Benchmarks Are Becoming Storytelling Tools
Benchmarks Are Becoming Storytelling Tools
Having trained more neural nets than I can count, I treat benchmarks with the same reverence and suspicion as lab equipment. They’re indispensable, yet anyone who controls the data split knows exactly how to make a model look better than it is. Over the past three years the public leaderboard races stopped feeling like discovery and started feeling like predictably heroic marketing. Every new model appears a few points up on the same suite of benchmarks, give or take an outlier, and the coincidence is getting hard to swallow.
Visual ideas
- Minimal chart showing benchmark inflation with annotations like “training on the test.”
- Split illustration of a lab bench versus a PR podium sharing the same data line.
- Flow diagram of data pipelines (train/val/test) with contamination callouts.
We know how the sausage is made
Anyone who has trained production models carries muscle memory about clean splits: train to learn, validation to select, test to measure true performance. That discipline keeps you honest. It also teaches you exactly which knobs to turn if you ever wanted to cheat. Curate a validation set that mirrors a benchmark, overweight those samples in RLHF, or run extra finetuning passes on leaked solutions and you can claim progress that doesn’t exist in the wild.
Benchmarks like MMLU or GSM have been scraped, shared, and remixed for years. Pretending teams don’t have these questions in their pretraining mix is disingenuous. I don’t think everyone is acting maliciously—it’s just too easy, especially when investors want an “up and to the right” graphic every quarter. The excitement fades when every release feels pre-ordained.
RL makes benchmark worship even easier
Ilya Sutskever recently acknowledged the elephant in the room during his conversation with Dwarkesh Patel. Once reinforcement learning objectives are trained directly against known tasks, you can ratchet up scores without teaching the model anything general. The rules of the benchmark, the solution style, even the exact prompts are public. Reward models learn to mirror them, and suddenly the benchmark turns into reinforcement curriculum rather than a neutral yardstick.
This is where the “numbers lie” feeling comes from. On paper the frontier systems appear miles ahead, but when you actually work with them they still hallucinate citations, misread PDFs, or crumble on a new domain. I keep an eye on projects like the [[AI Omniscience index]] because fresh tasks temporarily reset the clock: nobody has overfit yet, so the spread between labs says something real—at least until the next round of fine-tuning closes the gap.
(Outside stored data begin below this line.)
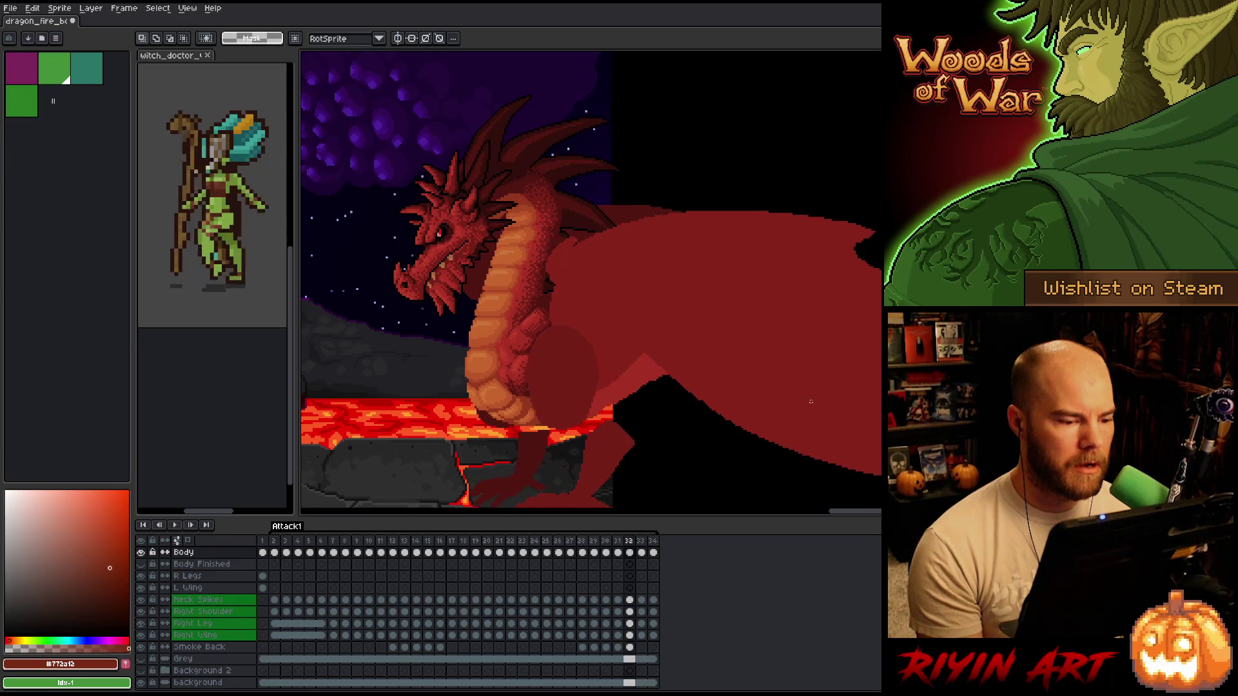
key(Right)
key(Left)
key(Right)
key(Right)
key(Left)
key(Return)
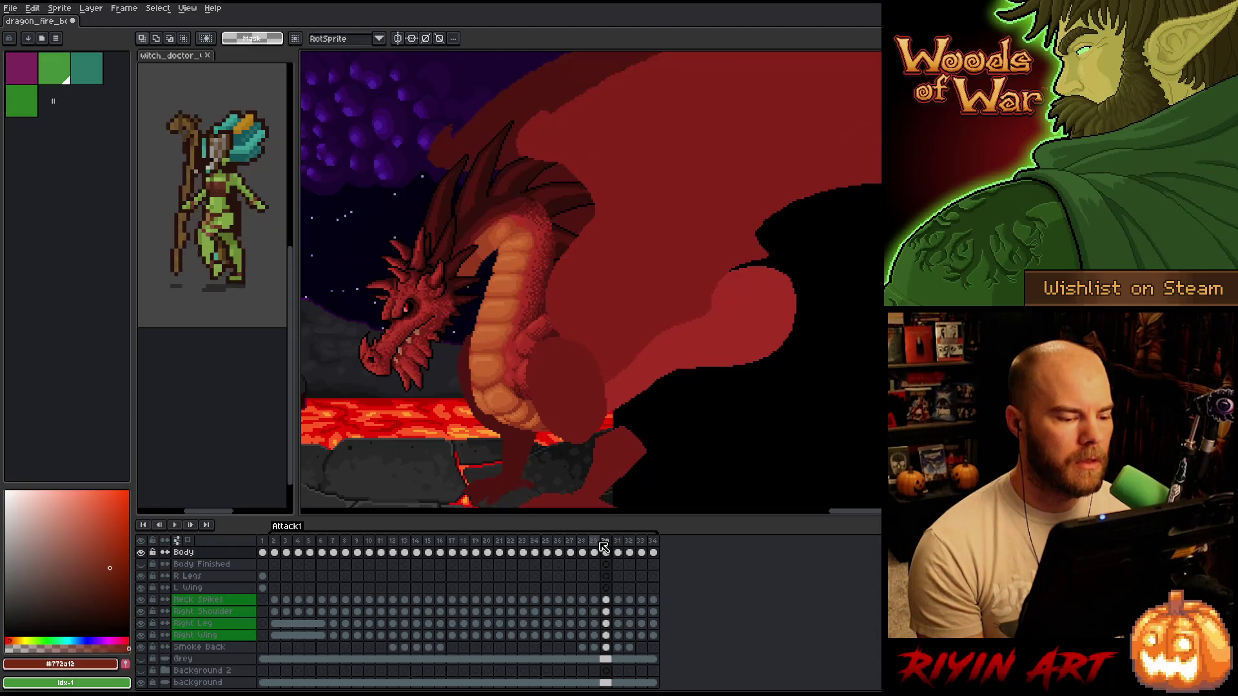
- Stop playback near frame 30 and reposition the selection over the dragon
click(599, 539)
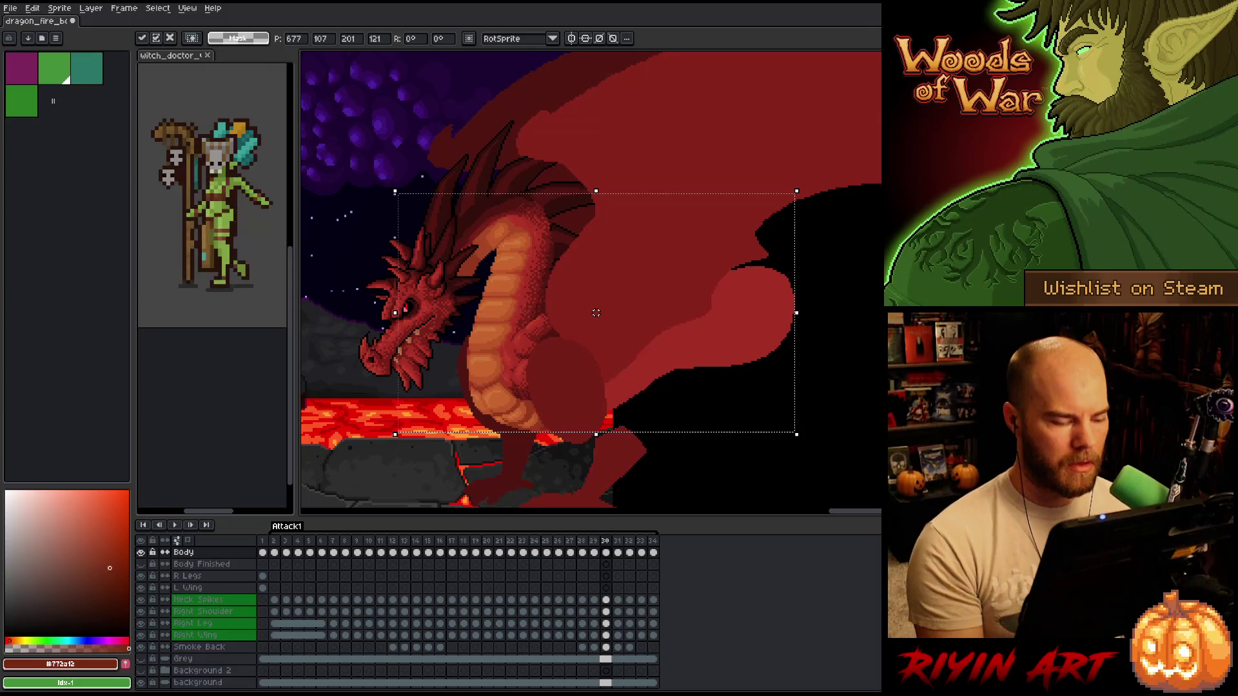
click(593, 540)
key(Return)
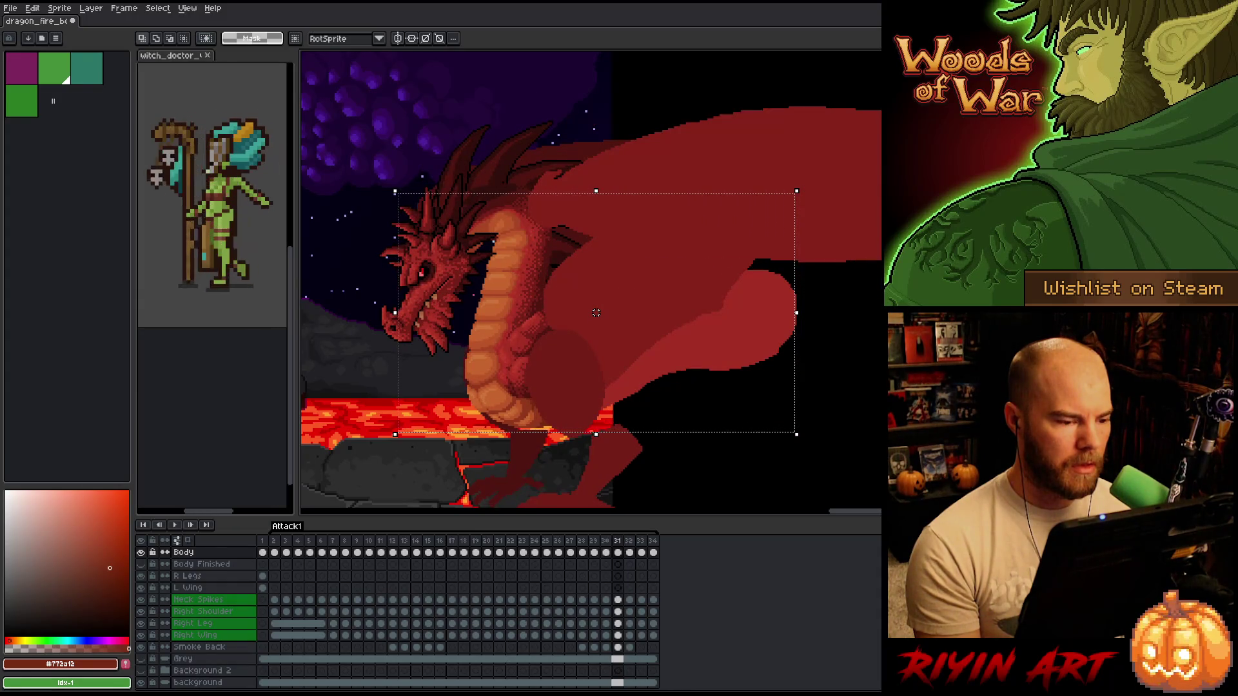
drag(596, 313, 610, 307)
Chase fresh problems, not stale leaderboards
None of this means progress stalled. It just means the metrics we obsess over now describe an environment the models already memorized. The only antidote is relentless curiosity for new, genuinely unseen problems.
When a new benchmark drops, I treat the first two release cycles as the golden window: calibrate expectations, capture observations, and then move on before the scores converge. The rest of the time I focus on qualitative probes—can the model operate a shell, refactor a codebase, or plan an experiment without spoon-fed cues? Those capabilities still feel laggy compared to the shiny leaderboard deltas.